J'ai grandi à Chicago pendant les années 1950, et le Bulletin des scientifiques atomiques était assis sur notre table à café aussi longtemps que je me souvienne. Mon père, Morris A. Lipton, m'a dit qu'il avait eu le choix entre le projet de Manhattan ou la guerre chimique pendant la Seconde Guerre mondiale, et il a choisi la guerre chimique, à son regret. Au lieu de concevoir la bombe atomique, il a conçu des armes chimiques. En fait, il s'appelait «Adolf Eichmann des rats» parce qu'il en tuait tant, ainsi que des moutons, des chèvres et d'autres animaux. Mon père connaissait Enrico Fermi et beaucoup d'autres physiciens de Chicago, et il était envieux que le fruit de leurs travaux soit si glamour.

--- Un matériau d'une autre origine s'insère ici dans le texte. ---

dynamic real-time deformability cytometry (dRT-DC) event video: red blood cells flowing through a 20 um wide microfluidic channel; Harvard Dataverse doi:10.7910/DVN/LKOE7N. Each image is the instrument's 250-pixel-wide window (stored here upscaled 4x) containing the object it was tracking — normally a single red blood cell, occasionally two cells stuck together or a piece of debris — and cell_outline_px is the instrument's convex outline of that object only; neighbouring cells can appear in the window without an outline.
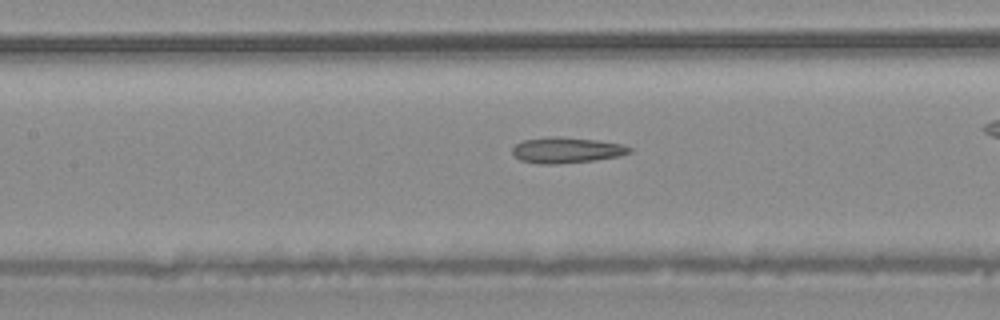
{"species": "common noctule bat (a hibernating species)", "species_latin": "Nyctalus noctula", "temperature_condition": "warm", "stored_images_in_passage": 38, "camera_frame_rate_fps": 3000, "um_per_image_px": 0.085, "animal": {"sex": "male", "body_mass_g": 20.4}, "frame": {"image": 1, "passage_image": 22, "time_ms": 7.0, "image_size_px": [1000, 320], "cell_outline_px": [[632, 152], [620, 156], [592, 160], [556, 164], [536, 164], [520, 160], [512, 152], [512, 148], [520, 140], [596, 140], [620, 144], [632, 148]], "centroid_in_image_um": [48.17, 12.83], "position_along_channel_um": 159.2, "area_um2": 16.42}}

Néanmoins, depuis sa création en 1945, mon père a adhéré au Bulletin, et il a compris que la guerre nucléaire signifierait la fin de la vie humaine, et peut-être la vie sur terre. Je me souviens clairement de la nuit du 22 septembre 1959, alors que j'avais 8 ans. Le commissaire des incendies de Chicago, Robert Quinn (qui était également à la tête du Corps de défense civile) décida de célébrer la victoire des White Sox de Chicago contre les Indians de Cleveland en lançant les sirènes de raid aérien à 22h30. L'alerte a duré 5 minutes, indiquant qu'une attaque aérienne était attendue, mais pas pendant au moins 31 minutes. J'étais à une fête avec mes parents. Quand la sirène sonna, la pièce devint silencieuse et beaucoup de gens allèrent regarder par les fenêtres. J'ai demandé à mon père ce qui se passait, et il a dit: "Ceci pourrait être la fin du monde".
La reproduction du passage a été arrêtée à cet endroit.